The moment that propels you forward usually means there is no turning back, and this was the moment for Clara Reyes. She is whom you would describe as a curator of all things colorful and cultural. More than just a choreographer – she is a vocalist, photographer, performing artist, lover of people and cultures and the hidden histories behind them. Before her stands the wide expanse of the world, ready to be uncovered.
Clara has long since called Saint Martin home having been molded there since her birth in Curaçao. Firmly rooted in her desire to illustrate the life-supportive and life-transformative power of the arts, she founded the Imbali Center for Dance and Creative Movement in 1994, upon her return from studying dance in Jamaica. In 2012, she partnered with Motions Dance Schools Foundation – another dance school in Saint Martin – to form the National Institute of Arts, what she describes as an, “interdisciplinary arts education center. We offer a variety of creative expressive disciplines – anything from photography to sound engineering, vocals, dance, clown, gymnastics – and we do research.”

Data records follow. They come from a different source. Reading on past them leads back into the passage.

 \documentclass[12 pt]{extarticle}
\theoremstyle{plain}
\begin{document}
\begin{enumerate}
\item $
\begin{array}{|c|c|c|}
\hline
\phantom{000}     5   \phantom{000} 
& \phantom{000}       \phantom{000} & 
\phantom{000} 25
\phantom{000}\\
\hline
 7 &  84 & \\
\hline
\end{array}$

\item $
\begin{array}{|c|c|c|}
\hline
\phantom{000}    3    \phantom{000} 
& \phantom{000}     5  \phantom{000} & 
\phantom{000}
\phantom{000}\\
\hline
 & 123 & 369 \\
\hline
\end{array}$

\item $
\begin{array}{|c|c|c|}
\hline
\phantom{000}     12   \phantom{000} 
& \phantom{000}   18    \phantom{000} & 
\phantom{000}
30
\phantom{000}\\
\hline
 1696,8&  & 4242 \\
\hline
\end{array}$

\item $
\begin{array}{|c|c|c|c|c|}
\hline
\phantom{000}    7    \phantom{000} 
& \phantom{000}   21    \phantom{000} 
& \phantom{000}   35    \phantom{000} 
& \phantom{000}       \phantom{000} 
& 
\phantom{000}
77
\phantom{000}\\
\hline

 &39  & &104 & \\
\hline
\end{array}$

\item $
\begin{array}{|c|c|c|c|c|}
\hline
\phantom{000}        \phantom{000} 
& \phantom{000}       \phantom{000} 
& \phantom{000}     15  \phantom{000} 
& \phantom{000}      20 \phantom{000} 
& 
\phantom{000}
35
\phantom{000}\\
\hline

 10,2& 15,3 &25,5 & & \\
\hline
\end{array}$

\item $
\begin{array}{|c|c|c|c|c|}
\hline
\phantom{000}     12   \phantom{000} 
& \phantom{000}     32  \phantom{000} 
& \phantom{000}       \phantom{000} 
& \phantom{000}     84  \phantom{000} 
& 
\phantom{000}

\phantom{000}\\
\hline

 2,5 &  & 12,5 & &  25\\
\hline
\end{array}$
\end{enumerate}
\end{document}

Her life experiences have been infused with other cultures, having lived in and traveled to Jamaica, South Africa, Cuba, Curacao, and Taiwan. However, her focus has been on the history of Saint Martin. Much of her research is focused on Saint Martin – for her Master’s thesis she focused on the Ponum dance, a traditional dance that narrates the story of the people of the island, and emphasizes the relevance of arts in the community. “There is no history-text on Saint Martin, when you go to school there is no book that talks about Saint Martin stories, Saint Martin history, none of that. So here I have this dance, which is eyewitness testimony. The song tells you how the slaves felt – how they felt being enslaved and how they felt being liberated. So it’s a very important component because it embodies the lived experience, and in the case of Saint Martin, it is a living testimony of a very pivotal moment in our history. This dance is a direct link, since we don’t have a book. So for me, it’s very necessary, very relevant. I have seen children be transformed by the movement experience – kids who are shy, or kids who have very limited muscle development, and then they take a dance class and you see them come out of their shell.”

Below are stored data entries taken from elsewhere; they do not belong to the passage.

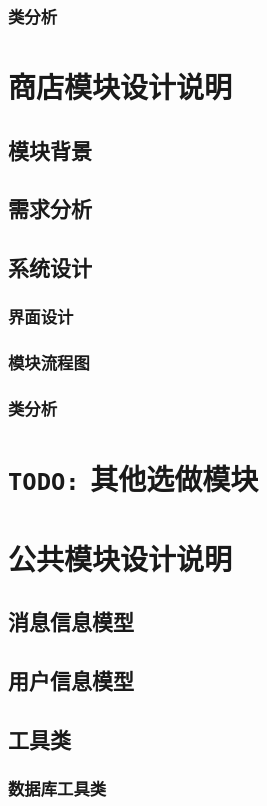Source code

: \documentclass{article}
\begin{document}
\subsubsection{类分析}

\section{商店模块设计说明}
\subsection{模块背景}
\subsection{需求分析}
\subsection{系统设计}
\subsubsection{界面设计}
\subsubsection{模块流程图}
\subsubsection{类分析}


\section{\texttt{TODO:} 其他选做模块}

\section{公共模块设计说明}
\subsection{消息信息模型}
\subsection{用户信息模型}
\subsection{工具类}
\subsubsection{数据库工具类}
\end{document}
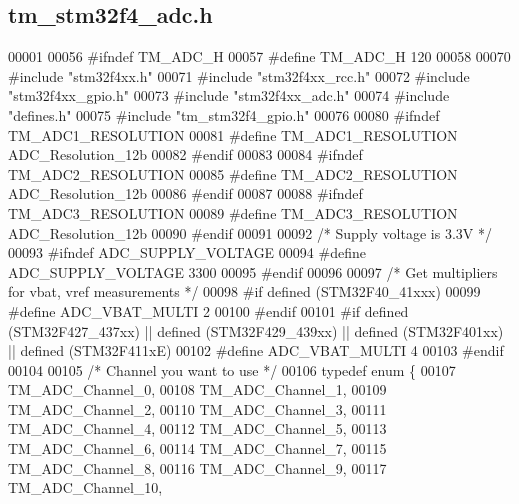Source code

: \hypertarget{tm__stm32f4__adc_8h_source}{}\subsection{tm\+\_\+stm32f4\+\_\+adc.\+h}

\begin{DoxyCode}
00001 
00056 \textcolor{preprocessor}{#ifndef TM\_ADC\_H}
00057 \textcolor{preprocessor}{#define TM\_ADC\_H 120}
00058 
00070 \textcolor{preprocessor}{#include "stm32f4xx.h"}
00071 \textcolor{preprocessor}{#include "stm32f4xx\_rcc.h"}
00072 \textcolor{preprocessor}{#include "stm32f4xx\_gpio.h"}
00073 \textcolor{preprocessor}{#include "stm32f4xx\_adc.h"}
00074 \textcolor{preprocessor}{#include "defines.h"}
00075 \textcolor{preprocessor}{#include "tm\_stm32f4\_gpio.h"}
00076 
00080 \textcolor{preprocessor}{#ifndef TM\_ADC1\_RESOLUTION}
00081 \textcolor{preprocessor}{#define TM\_ADC1\_RESOLUTION      ADC\_Resolution\_12b}
00082 \textcolor{preprocessor}{#endif}
00083 
00084 \textcolor{preprocessor}{#ifndef TM\_ADC2\_RESOLUTION}
00085 \textcolor{preprocessor}{#define TM\_ADC2\_RESOLUTION      ADC\_Resolution\_12b}
00086 \textcolor{preprocessor}{#endif}
00087 
00088 \textcolor{preprocessor}{#ifndef TM\_ADC3\_RESOLUTION}
00089 \textcolor{preprocessor}{#define TM\_ADC3\_RESOLUTION      ADC\_Resolution\_12b}
00090 \textcolor{preprocessor}{#endif}
00091 
00092 \textcolor{comment}{/* Supply voltage is 3.3V */}
00093 \textcolor{preprocessor}{#ifndef ADC\_SUPPLY\_VOLTAGE}
00094 \textcolor{preprocessor}{#define ADC\_SUPPLY\_VOLTAGE      3300}
00095 \textcolor{preprocessor}{#endif}
00096 
00097 \textcolor{comment}{/* Get multipliers for vbat, vref measurements */}
00098 \textcolor{preprocessor}{#if defined (STM32F40\_41xxx)}
00099 \textcolor{preprocessor}{#define ADC\_VBAT\_MULTI          2}
00100 \textcolor{preprocessor}{#endif}
00101 \textcolor{preprocessor}{#if defined (STM32F427\_437xx) || defined (STM32F429\_439xx) || defined (STM32F401xx) || defined
       (STM32F411xE)}
00102 \textcolor{preprocessor}{#define ADC\_VBAT\_MULTI          4}
00103 \textcolor{preprocessor}{#endif}
00104 
00105 \textcolor{comment}{/* Channel you want to use */}
00106 \textcolor{keyword}{typedef} \textcolor{keyword}{enum} \{
00107     TM\_ADC\_Channel\_0,
00108     TM\_ADC\_Channel\_1,
00109     TM\_ADC\_Channel\_2,
00110     TM\_ADC\_Channel\_3,
00111     TM\_ADC\_Channel\_4,
00112     TM\_ADC\_Channel\_5,
00113     TM\_ADC\_Channel\_6,
00114     TM\_ADC\_Channel\_7,
00115     TM\_ADC\_Channel\_8,
00116     TM\_ADC\_Channel\_9,
00117     TM\_ADC\_Channel\_10,

\end{DoxyCode}
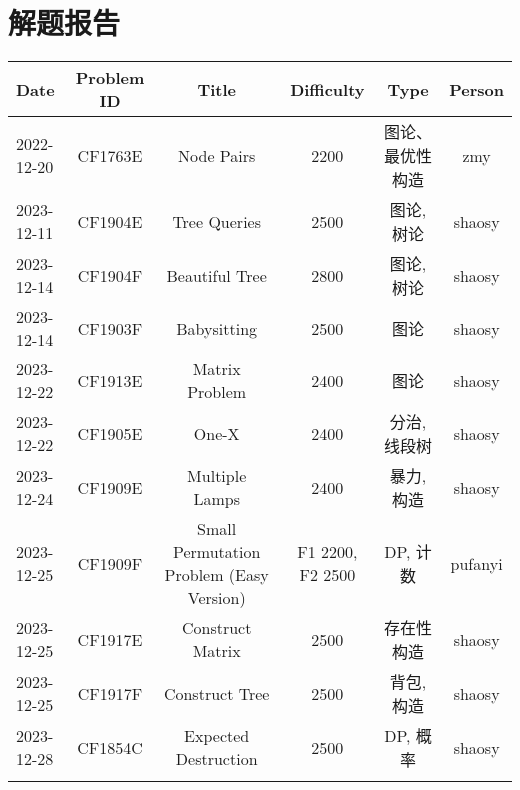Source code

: \chapter{解题报告}
\begin{center}
\begin{longtable}{l c c c c c }

Date & Problem ID & Title & Difficulty & Type & Person   \\ 
\hline
2022-12-20 & CF1763E & Node Pairs & 2200 & 图论、最优性构造 & zmy  \\
2023-12-11 & CF1904E & Tree Queries & 2500 & 图论, 树论 & shaosy \\
2023-12-14 & CF1904F & Beautiful Tree & 2800 & 图论, 树论 & shaosy \\
2023-12-14 & CF1903F & Babysitting & 2500 & 图论 & shaosy \\
2023-12-22 & CF1913E & Matrix Problem & 2400 & 图论 & shaosy \\
2023-12-22 & CF1905E & One-X & 2400 & 分治, 线段树 & shaosy \\
2023-12-24 & CF1909E & Multiple Lamps & 2400 & 暴力, 构造 & shaosy \\
2023-12-25 & CF1909F & Small Permutation Problem (Easy Version) & F1 2200, F2 2500 & DP, 计数 & pufanyi \\
2023-12-25 & CF1917E & Construct Matrix & 2500 & 存在性构造 & shaosy \\
2023-12-25 & CF1917F & Construct Tree & 2500 & 背包, 构造 & shaosy \\
2023-12-28 & CF1854C & Expected Destruction & 2500 & DP, 概率 & shaosy \\
\hline

\label{tab:practice_index}
\end{longtable}
\end{center}


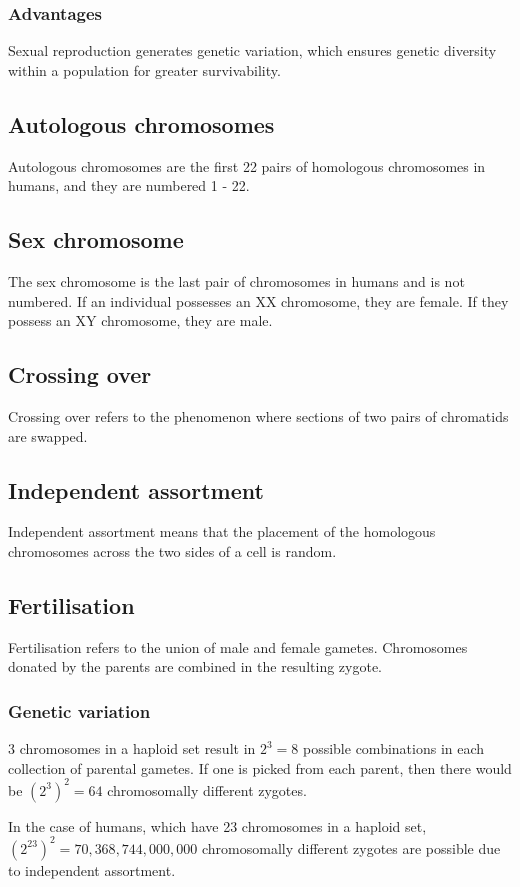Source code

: \documentclass[11pt]{article}
\begin{document}
\subsubsection{Advantages}
\label{sec:org99e853f}
Sexual reproduction generates genetic variation, which ensures genetic diversity within a population for greater survivability.
\subsection{Autologous chromosomes}
\label{sec:org1e73886}
Autologous chromosomes are the first 22 pairs of homologous chromosomes in humans, and they are numbered 1 - 22.
\subsection{Sex chromosome}
\label{sec:org20b2243}
The sex chromosome is the last pair of chromosomes in humans and is not numbered. If an individual possesses an XX chromosome, they are female. If they possess an XY chromosome, they are male.
\subsection{Crossing over}
\label{sec:org37a8040}
Crossing over refers to the phenomenon where sections of two pairs of chromatids are swapped.
\subsection{Independent assortment}
\label{sec:orgcbc1d6f}
Independent assortment means that the placement of the homologous chromosomes across the two sides of a cell is random.
\subsection{Fertilisation}
\label{sec:org3b2fcff}
Fertilisation refers to the union of male and female gametes. Chromosomes donated by the parents are combined in the resulting zygote.
\subsubsection{Genetic variation}
\label{sec:org232bd07}
3 chromosomes in a haploid set result in \(2^3 = 8\) possible combinations in each collection of parental gametes. If one is picked from each parent, then there would be \((2^3)^2 = 64\) chromosomally different zygotes.


In the case of humans, which have 23 chromosomes in a haploid set, \((2^{23})^2 = 70,368,744,000,000\) chromosomally different zygotes are possible due to independent assortment.
\end{document}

We have this amazing story that has yet to be told.
In collaboration with her love of the arts, her secondary passion is to archive the history of her island. It is important to her to document the cultural path of Saint Martin for herself and to share with the larger community around her. But it is not without it’s challenges, “The explorative component of really exploring your art, really finding your personal voice, making a statement trying to use art in a way that is significant on a global level, as opposed to just entertaining people, that’s always a challenge. Finding like-minded people to have discourses, and make stories, and have discussions. That tends to be my challenge sometimes.”
We are powerful in more ways than we know – as humans who possess magic and the ability to use that to make an impact on the world around us. We forget sometimes our importance to the worlds and cultures around us. We often speak of culture as though it is some reticent family heirloom, never realizing its depth and magnitude. Clara hopes to harness her island’s beauty through its scattered history and profound culture. She declares, “We have this amazing story that has yet to be told.”